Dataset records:

══════════════════════════════

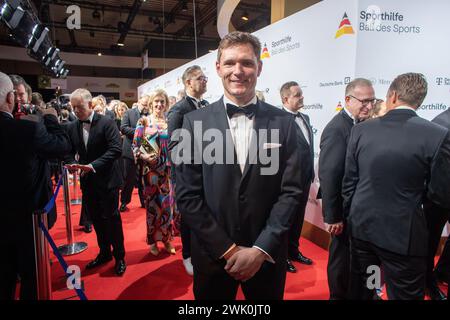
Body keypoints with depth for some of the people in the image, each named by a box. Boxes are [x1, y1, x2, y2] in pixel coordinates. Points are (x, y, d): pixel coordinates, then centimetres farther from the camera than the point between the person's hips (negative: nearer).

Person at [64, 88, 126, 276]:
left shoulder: (107, 123, -11)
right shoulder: (71, 127, 5)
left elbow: (116, 149, -19)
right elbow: (69, 152, 10)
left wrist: (94, 165, -26)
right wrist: (71, 163, -12)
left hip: (106, 180, -5)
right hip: (87, 181, 5)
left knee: (111, 218, 1)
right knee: (96, 219, 15)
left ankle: (119, 256, 18)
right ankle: (104, 253, 33)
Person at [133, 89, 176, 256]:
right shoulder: (143, 121, 0)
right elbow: (135, 145, -3)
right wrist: (143, 156, -20)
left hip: (167, 170, 2)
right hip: (150, 169, -2)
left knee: (167, 203, 7)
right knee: (152, 204, 6)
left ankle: (166, 238, 23)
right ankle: (153, 240, 22)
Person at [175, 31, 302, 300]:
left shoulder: (284, 122, -3)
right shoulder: (195, 121, -5)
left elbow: (291, 191, -5)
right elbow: (187, 195, -7)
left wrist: (261, 249, -12)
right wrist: (227, 249, -11)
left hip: (267, 255, 1)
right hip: (213, 255, 0)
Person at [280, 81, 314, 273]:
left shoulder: (305, 118, 9)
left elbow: (309, 148, 13)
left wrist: (311, 172, 12)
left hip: (305, 178, 8)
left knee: (299, 216, 20)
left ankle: (294, 250, 39)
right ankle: (283, 256, 29)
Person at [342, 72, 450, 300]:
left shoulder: (361, 130, -5)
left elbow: (349, 181, 0)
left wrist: (349, 216, 12)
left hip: (362, 225, 3)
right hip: (404, 233, -3)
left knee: (359, 290, 21)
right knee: (405, 294, 15)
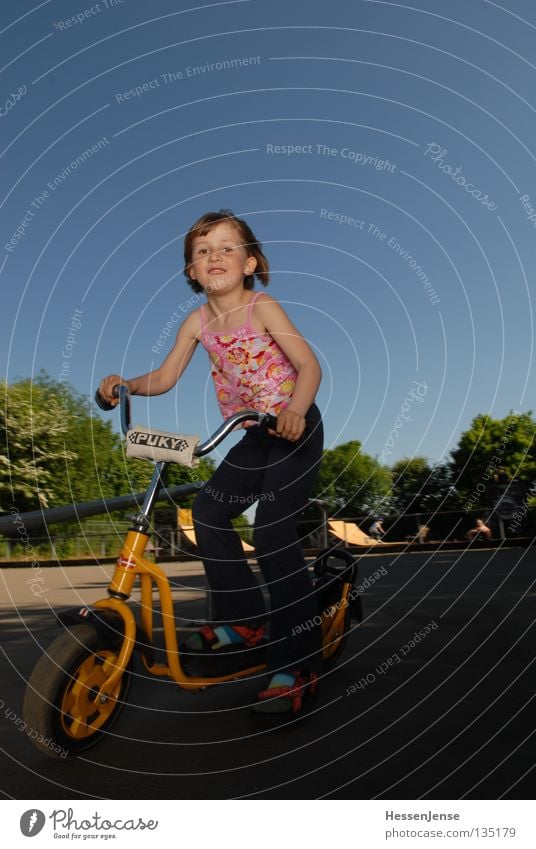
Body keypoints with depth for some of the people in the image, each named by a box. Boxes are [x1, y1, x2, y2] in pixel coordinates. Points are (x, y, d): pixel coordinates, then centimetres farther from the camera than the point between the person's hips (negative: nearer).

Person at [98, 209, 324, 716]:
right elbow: (164, 378, 8)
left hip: (295, 429, -6)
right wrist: (126, 384, -10)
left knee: (272, 531, -17)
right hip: (254, 437, 7)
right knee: (208, 511, -1)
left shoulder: (262, 308, -11)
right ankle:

══════════════════════════════

> Task prompt
Each entry above must be repeated word for word, minus its images.

> Solution to this exercise
Body keypoints with depth for some of the people in the image, each named by a box. Boxes are [x1, y1, x2, y2] in pixel coordinates. Points are (x, y, d): pixel coordinates, then centimetres farther from the camera than the point between the person's hips (negative: nearer).

Person at [64, 88, 126, 276]:
left shoulder: (107, 123, -11)
right shoulder: (71, 127, 5)
left elbow: (116, 149, -19)
right elbow: (69, 152, 10)
left wrist: (94, 165, -26)
right wrist: (71, 163, -12)
left hip: (106, 180, -5)
right hip: (87, 181, 5)
left knee: (111, 218, 1)
right knee: (96, 219, 15)
left ankle: (119, 256, 18)
right ankle: (104, 253, 33)
Person at [133, 89, 176, 256]:
right shoulder: (143, 121, 0)
right elbow: (135, 145, -3)
right wrist: (143, 156, -20)
left hip: (167, 170, 2)
right hip: (150, 169, -2)
left knee: (167, 203, 7)
right knee: (152, 204, 6)
left ankle: (166, 238, 23)
right ankle: (153, 240, 22)
Person at [175, 31, 302, 300]:
left shoulder: (284, 122, -3)
right shoulder: (195, 121, -5)
left elbow: (291, 191, -5)
right elbow: (187, 195, -7)
left wrist: (261, 249, -12)
right wrist: (227, 249, -11)
left hip: (267, 255, 1)
right hip: (213, 255, 0)
Person at [280, 81, 314, 273]:
left shoulder: (305, 118, 9)
left elbow: (309, 148, 13)
left wrist: (311, 172, 12)
left hip: (305, 178, 8)
left knee: (299, 216, 20)
left ankle: (294, 250, 39)
right ankle: (283, 256, 29)
Person at [342, 72, 450, 300]:
left shoulder: (361, 130, -5)
left elbow: (349, 181, 0)
left wrist: (349, 216, 12)
left hip: (362, 225, 3)
right hip: (404, 233, -3)
left knee: (359, 290, 21)
right knee: (405, 294, 15)
Body keypoints with depth for some of the people in the image, each named by a box. Boxes are [x1, y1, x2, y2] in pixel coordinates. Points are (x, y, d): pixel coordinates, then centimetres farther from the camera than the point between the person's hips (negative: nearer).

Person at [98, 209, 324, 716]:
right elbow: (164, 378, 8)
left hip: (295, 429, -6)
right wrist: (126, 384, -10)
left knee: (272, 531, -17)
right hip: (254, 437, 7)
right knee: (208, 511, -1)
left shoulder: (262, 308, -11)
right ankle:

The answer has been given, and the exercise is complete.